El ideal de la libertad y la democracia alimentaron la voluntad norteamericana durante la Guerra Fría, y la caída del muro de Berlín, la implosión del imperio soviético y del Pacto de Varsovia, llevó a su gobierno ha suponer que iguales resultados podrían ser logrados en Irak, si tan solo se perseveraba en la intención de hacer a su pueblo entender que ahora – sin la dictadura de Saddam – podrían crear las instituciones y el sistema político bajo el cual forjar la anhelada paz y prosperidad. Todo lo contrario ha resultado de la aplicación de una lógica lineal, que supone que los individuos regulan su conducta bajo matrices de utilidad racionales, o por lo menos según es definida dicha racionalidad por quienes pretenden aplicar un orden-a-su-medida.
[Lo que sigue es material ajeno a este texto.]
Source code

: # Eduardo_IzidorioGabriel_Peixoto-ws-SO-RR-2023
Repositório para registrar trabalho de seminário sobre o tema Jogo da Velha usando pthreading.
En Bolivia es demasiado evidente la necesidad de enmendar el sistema, y de transformarlo de manera que sea más justo, inclusivo y equitativo. Son demasiadas las injusticias cometidas, y la arrogancia de la clase que gobernó el país durante toda su historia moderna parece no apaciguarse incluso ante la imperdible evidencia que el momento del cambio ha llegado, por fin. Pero es precisamente esta verdad, esta evidencia, este imperativo histórico el que resulta ser nuestro peor enemigo. Pocas cosas son tan peligrosas como un mandato divino, una causa mesiánica, un destino manifiesto que debe cumplirse incluso al precio de quemar las naves y obligarse así a conquistar súbditos en tierras ajenas, como dice el mito lo hizo en su momento Hernán Cortes.
En este año que termina fuimos testigos de la irracionalidad en una lógica de “consecuencias inevitables”. El gobierno entendía su mandato como consecuencia de fuerzas históricas irreversibles, y por ende perdió la voluntad de negociar con sus adversarios, debido que estos ya perdieron, irrefutablemente. Pero ni la imbatible maquinaria de guerra norteamericana logró doblegar en Irak la insensatez sectorial de un pueblo perdido entre los demonios que han forjado a golpe de fundamentalismos étnico-religiosos, ni las masas arengadas para que arremetan violentamente contra la resistencia civil logró doblegar la voluntad social que se respeten las reglas de juego que fueron aquí convenidas. Las dos lógicas y realidades pueden ser muy diferentes, pero la imposición es imposición igual.
Navegamos – por un lado - en la abstracción de lo que puede suceder si un partido se confiere a sí mismo poderes divinos para plasmar su ideología en la nueva constitución. Por el otro, hay temor en el poder implícito de veto que representa el que una minoría pueda oponerse al cambio. Ambas partes tienen razones válidas para temer el poder del otro. Ahora la concertación parece vencer el ánimo de confrontación, y parece que se van a respetar los debidos procesos, y que el gobierno no se dejará cegar por sus objetivos, por muy justos que sean. El bastón de mando siempre otorgó poderes especiales para ignorar la complejidad en múltiples realidades. La sociedad ahora espera que los cambios incluyan una transformación de esa mentalidad. El preacuerdo sobre los dos tercios ofrece esperanza que por fin saldremos del impasse político, y que Bolivia podrá aprovechar un contexto inmejorable para consolidar su estabilidad política y avanzar su anhelada prosperidad.